• **Required work**:
1) Name every province mentioned in the commentary on Kinshasa's dispute with Kigali.
2) Extend the commentary on Kinshasa's dispute with Kigali, starting after its final sentence.

• **Excerpted text**:
>>>
By and large, Kinshasa is in denial.

 

Kinshasa’s grievances against Kigali manifest in different forms; blaming Rwanda for backing the M23 rebels, accusing the latter for invading their country, and stealing Congolese minerals. The list is long. However, beyond these finger pointing games, the ongoing crisis in the troubled country is only fueled by bad leadership.

 

Since mid-September, clashes between two communities in Kwamouth, a small community in Maï-Ndombe Province north-east of Kinshasa, have left many people killed. An upsurge of inter-communal violence in Kwamouth has seen people chased and killed, houses and villages burnt to the ground, roadblocks set up to intercept perceived enemies. Thousands of people have fled their homes to the forest or crossed the Kwa river to find shelter in improvised sites in the Bolobo territory. The clashes seem to intensify despite attempts by authorities to deny it.

 

In Maï-Ndombe Province, inter-communal violence is not new and has caused the deaths of hundreds of people in just a few days. There is a very worrying pattern of attacks and revenge attacks which brings up a new flare-up of violence every time.

 

This begs the question: how can Rwanda be involved in DRC’s domestic matters – more than 2,000 kilometers away?

 

Advancing claims that Rwanda is supporting the M23 rebels to destabilized DRC does not hold. The rebels occupy territories in North Kivu Province. The territories occupied by the rebels are calm and free of violence.

 

While Kinshasa is busy accusing Kigali and focused on the M23 rebels, more than 521,000 Congolese refugees and more than 5.5 million internally displaced people from the country, are crying out for help, far away in the west. Many walked for days before reaching safety in Bandundu, the capital of Kwilu Province, 245 kilometers from Kwamouth town.

 

Why is Kinshasa not investing as much efforts in denouncing these crimes as it does with the M23 rebellion, and Rwanda?

 

Another element that strikes the wrong chord is the denial of a looming Genocide, against Congolese Tutsi happening in their country.
<<<
• **Records from a data source**:
>>>
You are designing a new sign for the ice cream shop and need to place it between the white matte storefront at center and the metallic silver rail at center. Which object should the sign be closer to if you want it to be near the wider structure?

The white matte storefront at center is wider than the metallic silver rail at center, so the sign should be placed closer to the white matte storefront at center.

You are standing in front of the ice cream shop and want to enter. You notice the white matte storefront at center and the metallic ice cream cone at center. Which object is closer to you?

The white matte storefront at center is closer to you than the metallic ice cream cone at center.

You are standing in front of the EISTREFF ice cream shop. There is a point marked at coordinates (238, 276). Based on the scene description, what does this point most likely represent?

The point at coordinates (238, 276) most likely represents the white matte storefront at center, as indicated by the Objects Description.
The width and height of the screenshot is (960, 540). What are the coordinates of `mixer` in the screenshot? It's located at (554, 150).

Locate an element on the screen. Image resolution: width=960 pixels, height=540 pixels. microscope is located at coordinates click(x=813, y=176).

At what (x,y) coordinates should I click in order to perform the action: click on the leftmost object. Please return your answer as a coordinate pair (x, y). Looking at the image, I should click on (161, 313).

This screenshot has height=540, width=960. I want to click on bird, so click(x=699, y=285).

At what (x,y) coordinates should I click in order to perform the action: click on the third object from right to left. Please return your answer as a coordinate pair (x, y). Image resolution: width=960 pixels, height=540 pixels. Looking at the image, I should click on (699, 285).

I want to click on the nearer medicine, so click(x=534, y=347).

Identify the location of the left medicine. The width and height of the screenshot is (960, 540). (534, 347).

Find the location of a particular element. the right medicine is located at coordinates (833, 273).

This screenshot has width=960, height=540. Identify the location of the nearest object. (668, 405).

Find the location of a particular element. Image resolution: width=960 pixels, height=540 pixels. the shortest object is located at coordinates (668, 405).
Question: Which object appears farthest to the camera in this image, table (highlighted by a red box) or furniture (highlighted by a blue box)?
<<<
• **Answers for the tasks**:
1) Maï-Ndombe Province, North Kivu Province, Kwilu Province

2)
Addressing the United Nations Security Council on December 9, DRC’s Deputy Prime Minister and Minister of Foreign Affairs, Christophe Lutundula, alleged that ethnic cleansing and genocide are among the theories put forward by Rwanda to justify their aggression on his country.

 

This again shows how much the DRC government is in denial, and not ready to address its own problems, but is busy blame shifting.

 

However, what the head of Congolese diplomacy failed to address is that; since the 1990s ethnic tensions in southeastern DRC existed between the people of Katanga and Kasai, for years.

 

On November 30, the United Nations Special Adviser on the Prevention of Genocide, Alice Wairimu Nderitu, released a statement saying that the current violence is a warning sign of an eruption of a genocide, adding that the UN is deeply concerned about ongoing inter communal violence in Western DRC between the Suku, Mbala, Yansi, Songe, Luba, Kongo, Yaka and Teke ethnic communities. People have been injured and killed, numerous homes looted and burned.

 

Genocide ideology was exported to DRC by the FDLR who are responsible for the 1994 Genocide against the Tutsi in Rwanda. But it is only prominent because ethnic tensions and hate speech have all along been an unpunished popular trend in DRC.

 

It is high time Kinshasa puts in place laws that prevent and punish genocide, war crimes and crimes against humanity. That will eliminate discrimination and combat impunity in all its forms.